## Texte fourni
%%
Une guerre personnelle est une création de la metteuse en scène russe Tatiana Frolova. Ce spectacle, tiré du roman La couleur de la guerre écrit par Arkadi Babtchenko, relate l'horreur et la misère de la guerre qui s'est déroulée en Tchéchénie durant les années 90.
Suite à la disparition de l'URSS, Djokhar Doudaïdev, le président Tchéchéne décide d'affirmer l'indépendance de son pays. Cela se passe en 1991. Le chef d'état russe, Boris Eltsine, laisse faire, mais les relations entre les deux États sont tendues et en décembre 1994, l'armée russe se lance à l'assaut de la République séparatiste tchéchène. Commence alors la première guerre qui durera vingt et un mois et fera de nombreuses victimes parmi les civils. La Russie subit une défaite humiliante et décide de signer un pacte de paix en 1996. Mais en 1999, Moscou est victime d'attentats. La Russie ne voit qu'un seul coupable : le peuple tchéchène. Ainsi, le 1er octobre 1999 débute la seconde guerre. Le 6 février 2000, la capitale de la Tchéchénie, Grozny, tombe aux mains des Russes. C'est cette date qui marque la fin de la seconde guerre. Cependant, des groupes anti-terroristes tchéchènes persistent jusqu'au 16 avril 2009. Le bilan de ces deux guerres est estimé entre 100 000 et 300 000 morts.
Si le fond de Une guerre personnelle est le conflit en Tchéchénie, ce n'est pas de la grande histoire que parle la pièce. En effet, le spectacle de Tatiana Frolova est tiré du livre La couleur de la guerre écrit par Arkadi Babtchenko. Promis à un bel avenir d'avocat, Babtchenko, agé de 18 ans, doit laisser tomber ses rêves d'avenir pour s'engager dans l'armée. Après un entraînement de six mois, il est envoyé au front en Tchéchénie. Là-bas, il connaît l'horreur, la misère, la torture, l'humiliation, la faim et le froid. En 1998, il rentre d'urgence à Moscou pour le décès de son père et y reprend ses études mais lorsque la deuxième guerre éclate, il repart volontairement au front. Pour expliquer cette décision, il déclare: «Je n'étais jamais vraiment revenu. Mon corps était là mais mes pensées et mon bien-être étaient retenus en Tchéchénie. C'était comme de la folie. En plus, le monde dans lequel j'étais revenu ne m'a pas accepté, et je ne l'ai pas supporté. La deuxième fois, je me suis senti libéré: c'est comme si j'avais dû y retourner pour compléter une partie de ma vie.» Après son retour, pour se «purifier» mais aussi pour rendre hommage aux soldats vétérans, Arkadi Babtchenko met son expérience par écrit. Cela donnera lieu à un recueil de treize nouvelles publiées sous le titre La couleur de la guerre.
%%
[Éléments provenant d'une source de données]
%%
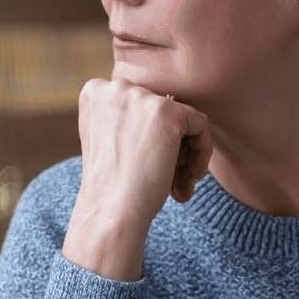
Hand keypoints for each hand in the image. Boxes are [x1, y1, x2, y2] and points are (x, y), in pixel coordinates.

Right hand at [71, 75, 214, 218]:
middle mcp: (115, 87)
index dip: (148, 137)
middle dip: (169, 146)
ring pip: (183, 118)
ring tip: (179, 185)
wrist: (111, 211)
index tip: (146, 164)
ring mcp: (141, 97)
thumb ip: (127, 119)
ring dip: (185, 153)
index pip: (140, 105)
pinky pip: (201, 125)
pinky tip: (190, 178)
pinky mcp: (167, 112)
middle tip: (168, 180)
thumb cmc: (111, 187)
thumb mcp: (109, 141)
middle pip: (161, 109)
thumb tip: (163, 117)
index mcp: (95, 92)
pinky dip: (203, 152)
%%
## Consigne à suivre
D'après le texte sur la pièce Une guerre personnelle, à quel âge Arkadi Babtchenko doit-il renoncer à ses rêves d'avenir pour s'engager dans l'armée ? Ces enregistrements ne jouent aucun rôle ici.

## Zone de réponse
À 18 ans.